Dan: “Let’s not do it again sometime.”
I dunno. I think we need this kind of banter on this show!

:53 Shorter Lily: My daughter smiles at me, so it’s cool to go to jail.

:57 Ugh. This isn’t really gonna happen, is it?

:58 5, 4, 3, 2, 1 . . .

:59 Oh come on! No new GG until April 18? That’s nonsense!

Gossip Girl just traded Vanessa, Aaron Rose, and Penelope for Carmelo Anthony

Intro shmintro, I say. Let’s get right down to it!

:00 Oh, I get it. Dan sees Ben as like, the older, better educated, hardened-by-time-in-the-clink version of himself. He’s jealous!

:03 Blair is addicted to workahol.

:04 Sorry, dearest readers. I was eating soup for dinner. It’s not good for paying attention and typing!

:05 Chuck: “Your Archibald charm can get me the opening I need.” I wouldn’t trust Nate to do my dishes, let alone carry out a scheme.

Have fun getting on the board of an opera, Blair. I’m sure you’re among the most qualified candidates.

:09 I see what Chuck and Lily are doing. They’re gonna use, uh, Russell Thorpe’s hubris against him. Sure. That’s how they beat the mad Titan, Thanos.

:13 Serena to Ben, after she concocted a harebrained scheme to thwart Damien’s drug deal: “I can’t believe you’re not taking the side of the woman that ruined your life.” Ok, she didn’t say exactly that. But her look said it at all!

:17 Blair: “Who doesn’t love czars and Cossacks?” This is an excellent question.

Dan, after Serena and Eric proposition Blair to help with their scheme: “I’m leaving. This is going from Woman on the Verge to Saw 2. I don’t like gore porn.” Ha!

:18 Oh, I see what’s gonna happen here. Rena is going to fall in love with Nate. Because of his charms!

:20 Three years ago, if you had told me, “Timmy, in three years, you’re going to be DELIGHTED by Dan and Blair’s thinly veiled flirtation,” I would have said, “Wait, I’m going to be live-blogging GG eps? That seems like a tremendous waste of time.
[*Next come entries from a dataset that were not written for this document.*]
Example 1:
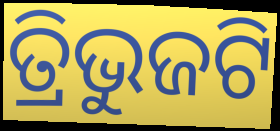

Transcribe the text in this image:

ତ୍ରିଭୁଜଟି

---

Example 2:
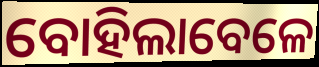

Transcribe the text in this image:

ବୋହିଲାବେଳେ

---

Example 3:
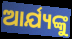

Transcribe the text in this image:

ଆର୍ଯ୍ୟଙ୍କୁ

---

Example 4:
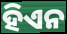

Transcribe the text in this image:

ହିଏନ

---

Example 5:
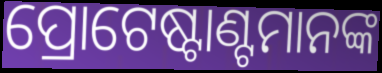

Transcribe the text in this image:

ପ୍ରୋଟେଷ୍ଟାଣ୍ଟମାନଙ୍କ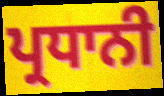
ਪ੍ਰਧਾਨੀ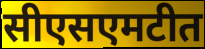
सीएसएमटीत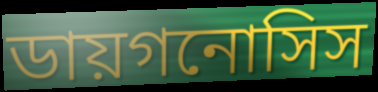
ডায়গনোসিস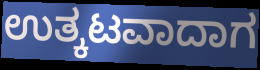
ಉತ್ಕಟವಾದಾಗ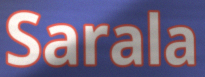
Sarala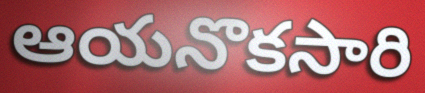
ఆయనొకసారి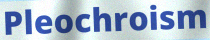
Pleochroism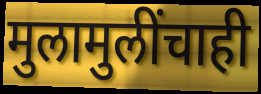
मुलामुलींचाही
:27 Remember Rufus? Me neither.

:28 Yeah, lily knows exactly what’s going on with the Dodgers and the McCourts.

:30 Oh, we’re calling Eric “E” now. I can dig that. Although I vaguely remember being against that sort of thing in the past? Can someone check up on that?

:33 S: “Blair, what were you thinking?”
B: “That I would arrive at this party, and be greeted appropriately . . .” Ha!
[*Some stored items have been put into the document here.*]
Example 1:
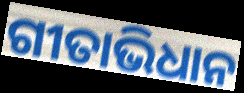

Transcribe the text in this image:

ଗୀତାଭିଧାନ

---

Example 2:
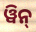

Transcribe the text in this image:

ୱିନ୍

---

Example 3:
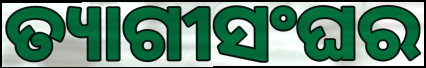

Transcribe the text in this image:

ତ୍ୟାଗୀସଂଘର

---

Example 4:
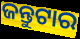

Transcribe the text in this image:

ଜନ୍ତୁଟାର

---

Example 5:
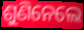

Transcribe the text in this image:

ଶୁଣିନେଲେ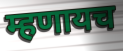
म्हणायच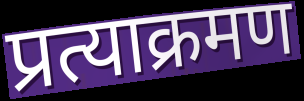
प्रत्याक्रमण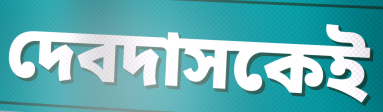
দেবদাসকেই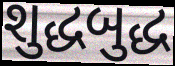
શુદ્ધબુદ્ધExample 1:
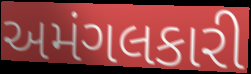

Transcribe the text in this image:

અમંગલકારી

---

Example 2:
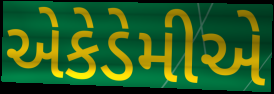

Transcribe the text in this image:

એકેડેમીએ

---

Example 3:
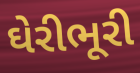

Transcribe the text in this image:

ઘેરીભૂરી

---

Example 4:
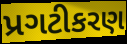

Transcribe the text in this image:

પ્રગટીકરણ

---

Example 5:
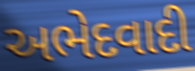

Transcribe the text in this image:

અભેદવાદી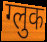
ग्लुक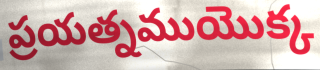
ప్రయత్నముయొక్కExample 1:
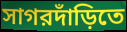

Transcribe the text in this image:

সাগরদাঁড়িতে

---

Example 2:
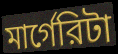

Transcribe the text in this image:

মার্গেরিটা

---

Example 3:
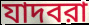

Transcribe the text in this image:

যাদবরা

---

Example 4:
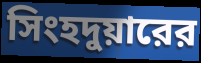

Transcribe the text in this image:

সিংহদুয়ারের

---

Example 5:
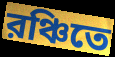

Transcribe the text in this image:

রঞ্চিতে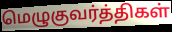
மெழுகுவர்த்திகள்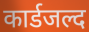
कार्डजल्दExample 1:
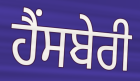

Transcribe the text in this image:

ਹੈਂਸਬੇਰੀ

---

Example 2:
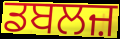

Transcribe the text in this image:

ਡਬਲਜ਼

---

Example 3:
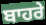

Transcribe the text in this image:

ਬਾਹਰੇ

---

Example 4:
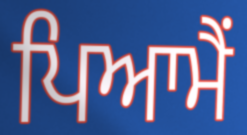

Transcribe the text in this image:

:35 Oh, I see. Chuck is going to try to get Thorpe’s backer to switch sides, and then Damien is going to tell everyone that Lily is a criminal. I know this is true, because it’s the second half of the episode and everyone is at the same party.

Lily to Eric as he’s searching for his trust fund checkbook. “Do you realize how gauche it is to open gifts at a party before dessert?” This elicited a legitimate LOL.

:47 Yes, Vanessa, you’re an outsider. Finally, someone realizes that their actions have consequences on this show.

:49 “Friends are the fashion fundamentals.” Oh, Dan. What a sweetheart!

:51 Oooh. I LIKE Dark Ben. I wonder what his prison nickname was. The Professor? Doctor Doom? The Bard Behind Bars? Also, what the hell could Vanessa possibly do in this situation?

:56 Are Dan and Blair gonna make out?

:59 Hmm. I guess not. Also, I should have known that a real criminal like Damien wouldn’t be spooked by a milquetoast weenie like Ben. Duh!